Unfortunately, the Smith family’s food consumption is not the only habit of theirs that costs animal lives. their use of energy pays a price. None of our feathered friends would die in collisions with power lines and wind turbines if everybody produced their own electricity using a generator on an exercise bike in the basement. Consumption of oil is directly linked to oil pollution and thus to the painful deaths of millions of birds and marine animals. Even on roads and railways high numbers of animals perish — if you travel with a horse and carriage, your stake in this would admittedly be minimal, but Mr Smith drives a Toyota.

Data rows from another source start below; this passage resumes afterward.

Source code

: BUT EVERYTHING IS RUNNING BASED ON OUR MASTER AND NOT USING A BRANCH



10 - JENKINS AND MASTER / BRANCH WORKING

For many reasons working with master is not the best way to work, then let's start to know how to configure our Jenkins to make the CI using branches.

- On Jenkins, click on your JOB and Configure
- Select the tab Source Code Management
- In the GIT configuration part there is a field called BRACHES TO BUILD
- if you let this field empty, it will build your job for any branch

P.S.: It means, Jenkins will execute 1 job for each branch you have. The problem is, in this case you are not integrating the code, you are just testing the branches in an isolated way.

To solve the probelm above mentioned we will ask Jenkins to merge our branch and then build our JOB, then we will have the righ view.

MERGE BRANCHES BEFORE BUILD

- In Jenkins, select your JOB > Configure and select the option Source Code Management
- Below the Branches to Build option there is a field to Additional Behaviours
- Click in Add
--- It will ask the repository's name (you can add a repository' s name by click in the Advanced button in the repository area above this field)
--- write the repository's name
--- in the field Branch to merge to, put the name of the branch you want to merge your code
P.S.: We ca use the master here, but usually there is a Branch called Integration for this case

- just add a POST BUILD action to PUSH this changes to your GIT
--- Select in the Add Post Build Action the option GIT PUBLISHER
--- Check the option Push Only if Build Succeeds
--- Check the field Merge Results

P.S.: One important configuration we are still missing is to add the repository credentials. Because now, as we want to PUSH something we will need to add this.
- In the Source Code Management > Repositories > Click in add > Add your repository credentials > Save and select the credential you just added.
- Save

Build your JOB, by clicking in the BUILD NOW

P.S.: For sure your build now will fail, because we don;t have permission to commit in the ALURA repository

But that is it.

In relation to the family’s battle with local wildlife, their choice of house pet is even more disastrous. Their cat, Snowflake, murders about 100 small mammals and birds a year simply because it is in his nature to do so. He kills less when kept in the house, but far more when he is out at night, according to the figures from a recent study in the US. A large number of Snowflake’s victims are protected animals, many of which are slain in the middle of their breeding seasons. Snowflake finds it extremely enjoyable to put his victims to death slowly. Exactly like the Spaniard who kills a bull in a bullfight, though, of course, Snowflake indulges himself much more often.
Skeletons in the closet
Did I mention the effects of the family’s pollution? All the rubbish that they get rid of through the drains, exhaust pipes and bins ends up in “nature” to some extent, where it inevitably leads to the death of wild animals. Once again, nobody has a clear view of the actual numbers of animals killed or for how long after our own demise we affect the planet in this manner. It is frightening to think that the plastic toy from a happy meal accidentally dropped on the beach can end up killing a hungry albatross chick a century after our own deaths, possibly thousands of miles away.

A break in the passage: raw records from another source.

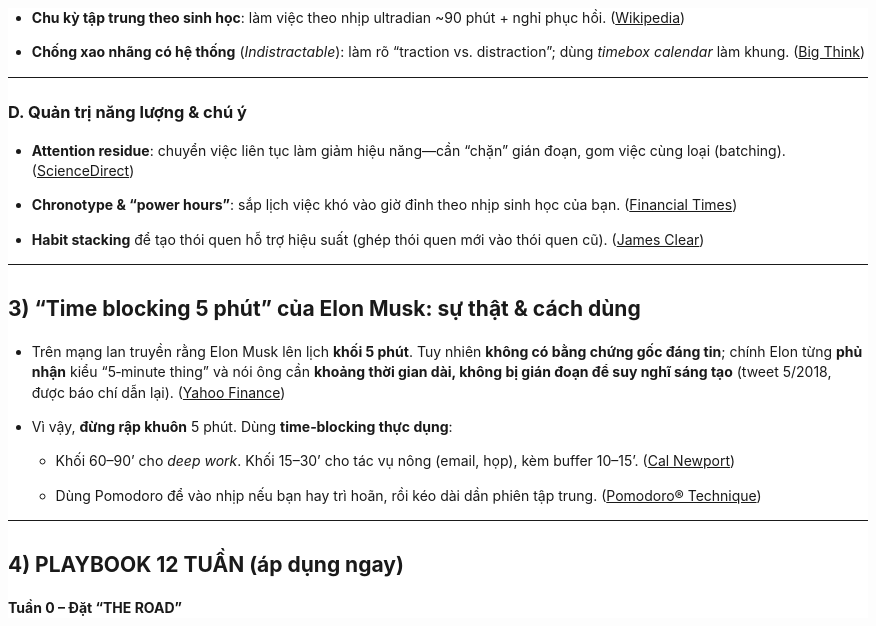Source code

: - **Chu kỳ tập trung theo sinh học**: làm việc theo nhịp ultradian ~90 phút + nghỉ phục hồi. ([Wikipedia](https://en.wikipedia.org/wiki/Basic_rest%E2%80%93activity_cycle?utm_source=chatgpt.com "Basic rest–activity cycle"))
    
- **Chống xao nhãng có hệ thống** (_Indistractable_): làm rõ “traction vs. distraction”; dùng _timebox calendar_ làm khung. ([Big Think](https://assets.edge.bigthink.com/uploads/attachment/file/5729/Nir_Eyal_DG_IC_Becoming_Indistractable.pdf?utm_source=chatgpt.com "Nir Eyal_DG_IC_Becoming Indistractable"))
    

---

### D. **Quản trị năng lượng & chú ý**

- **Attention residue**: chuyển việc liên tục làm giảm hiệu năng—cần “chặn” gián đoạn, gom việc cùng loại (batching). ([ScienceDirect](https://www.sciencedirect.com/science/article/abs/pii/S0749597809000399?utm_source=chatgpt.com "Why is it so hard to do my work? The challenge of attention residue ..."))
    
- **Chronotype & “power hours”**: sắp lịch việc khó vào giờ đỉnh theo nhịp sinh học của bạn. ([Financial Times](https://www.ft.com/content/f548ea9e-5a7d-47c1-a171-956e23d6e4b4?utm_source=chatgpt.com "Transcript: 'Power hours' - how to make the most of your working day"))
    
- **Habit stacking** để tạo thói quen hỗ trợ hiệu suất (ghép thói quen mới vào thói quen cũ). ([James Clear](https://jamesclear.com/habit-stacking?utm_source=chatgpt.com "How to Build New Habits by Taking Advantage of Old Ones"))
    

---

## 3) “Time blocking 5 phút” của Elon Musk: **sự thật & cách dùng**

- Trên mạng lan truyền rằng Elon Musk lên lịch **khối 5 phút**. Tuy nhiên **không có bằng chứng gốc đáng tin**; chính Elon từng **phủ nhận** kiểu “5‑minute thing” và nói ông cần **khoảng thời gian dài, không bị gián đoạn để suy nghĩ sáng tạo** (tweet 5/2018, được báo chí dẫn lại). ([Yahoo Finance](https://finance.yahoo.com/news/elon-musk-jeff-weiner-both-153500212.html?utm_source=chatgpt.com "Elon Musk and Jeff Weiner both say they need this to be creative"))
    
- Vì vậy, **đừng rập khuôn** 5 phút. Dùng **time‑blocking thực dụng**:
    
    - Khối 60–90’ cho _deep work_. Khối 15–30’ cho tác vụ nông (email, họp), kèm buffer 10–15’. ([Cal Newport](https://calnewport.com/deep-habits-the-importance-of-planning-every-minute-of-your-work-day/?utm_source=chatgpt.com "Deep Habits: The Importance of Planning Every Minute of ... - Cal Newport"))
        
    - Dùng Pomodoro để vào nhịp nếu bạn hay trì hoãn, rồi kéo dài dần phiên tập trung. ([Pomodoro® Technique](https://www.pomodorotechnique.com/the-pomodoro-technique-book/?utm_source=chatgpt.com "The Pomodoro® Technique Book | Francesco Cirillo"))
        

---

## 4) PLAYBOOK 12 TUẦN (áp dụng ngay)

**Tuần 0 – Đặt “THE ROAD”**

If I go into more detail, we can discover more skeletons in the Smith’s closet. Yet even if we decide to stop there, a dead mammal or bird turns up in the bloody wake of this family every day of the year. And we haven’t even started on the subject of fish, reptiles, amphibians, insects — not to mention the subject of laboratory testing on all kinds of species, including chimps and dolphins. neither have we considered pest control. Would it be fair to call this “mass murder”?

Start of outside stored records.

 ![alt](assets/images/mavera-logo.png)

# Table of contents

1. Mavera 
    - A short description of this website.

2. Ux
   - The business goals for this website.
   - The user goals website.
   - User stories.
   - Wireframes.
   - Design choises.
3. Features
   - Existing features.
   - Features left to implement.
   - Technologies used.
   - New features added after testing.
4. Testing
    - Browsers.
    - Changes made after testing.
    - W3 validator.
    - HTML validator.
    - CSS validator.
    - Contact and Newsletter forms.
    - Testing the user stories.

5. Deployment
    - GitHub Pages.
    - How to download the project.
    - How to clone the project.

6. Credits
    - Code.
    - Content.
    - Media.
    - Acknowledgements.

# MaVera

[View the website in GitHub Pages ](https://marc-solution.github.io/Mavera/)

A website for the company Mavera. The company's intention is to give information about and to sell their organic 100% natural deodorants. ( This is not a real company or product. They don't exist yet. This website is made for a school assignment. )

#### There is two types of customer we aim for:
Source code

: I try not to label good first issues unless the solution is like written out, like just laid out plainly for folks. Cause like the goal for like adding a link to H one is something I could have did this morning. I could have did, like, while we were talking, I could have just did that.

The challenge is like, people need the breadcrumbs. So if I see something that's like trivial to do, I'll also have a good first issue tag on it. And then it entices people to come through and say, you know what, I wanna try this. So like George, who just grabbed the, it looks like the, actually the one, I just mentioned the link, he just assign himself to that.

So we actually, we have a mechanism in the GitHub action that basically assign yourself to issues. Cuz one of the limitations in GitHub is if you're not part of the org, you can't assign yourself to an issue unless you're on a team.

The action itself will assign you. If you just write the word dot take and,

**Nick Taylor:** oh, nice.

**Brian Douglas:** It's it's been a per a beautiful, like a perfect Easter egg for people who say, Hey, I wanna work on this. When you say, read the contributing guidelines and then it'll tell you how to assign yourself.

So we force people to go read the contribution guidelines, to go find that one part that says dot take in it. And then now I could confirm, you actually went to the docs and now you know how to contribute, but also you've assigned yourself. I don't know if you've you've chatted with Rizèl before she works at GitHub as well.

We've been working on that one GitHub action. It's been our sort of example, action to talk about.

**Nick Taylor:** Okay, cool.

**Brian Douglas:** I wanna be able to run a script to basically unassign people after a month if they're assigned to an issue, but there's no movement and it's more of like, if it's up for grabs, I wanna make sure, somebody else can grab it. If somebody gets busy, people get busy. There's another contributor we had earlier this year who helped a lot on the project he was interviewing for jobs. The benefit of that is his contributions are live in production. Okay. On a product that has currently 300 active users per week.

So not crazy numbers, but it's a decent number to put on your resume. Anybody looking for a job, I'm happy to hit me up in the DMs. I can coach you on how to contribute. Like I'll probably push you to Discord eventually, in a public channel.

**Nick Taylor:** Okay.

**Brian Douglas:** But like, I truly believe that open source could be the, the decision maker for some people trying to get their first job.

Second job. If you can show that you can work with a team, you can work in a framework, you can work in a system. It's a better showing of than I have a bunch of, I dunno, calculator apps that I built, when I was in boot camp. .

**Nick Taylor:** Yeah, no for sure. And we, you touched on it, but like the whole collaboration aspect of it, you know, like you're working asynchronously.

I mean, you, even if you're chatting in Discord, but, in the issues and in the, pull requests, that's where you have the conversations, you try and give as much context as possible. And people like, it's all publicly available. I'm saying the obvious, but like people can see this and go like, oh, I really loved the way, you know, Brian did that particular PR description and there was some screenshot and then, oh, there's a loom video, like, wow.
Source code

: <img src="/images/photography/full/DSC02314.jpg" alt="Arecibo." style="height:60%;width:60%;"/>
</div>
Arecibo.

People who know Mr and Mrs Smith find it difficult to believe all this. Maybe it is because the family looks as ordinary as yours or mine? Some even defend the Smiths, claiming the family is unaware of the extent of its murderous behavior. They could just as well murder a chicken, a cow or a kitten with a big hammer in the back garden every day, but most of the killing takes place out of sight and out of mind. In other words, we could be talking about a sort of involuntary manslaughter if we stick with the terminology.
Unfortunately, the Smiths are not the only seemingly normal family on a secret murdering rampage. Actually, they are quite the average family when it comes to killing animals and now that you have glimpsed the harsh realities, you cannot claim ignorance.
Time for a rethink
But there is a viable and more practical alternative to hounding the Smiths of this world (of which there are billions). We could rethink our view on animals and mentally rewind to a time not so long ago when killing an animal was not seen as an evil act but rather a natural consequence of our existence. That would neither be cruel or careless and, if we make good use of the insight in natural matters we would regain, we could do a lot of good for the environment, our health and animal welfare AND enjoy a steak dinner!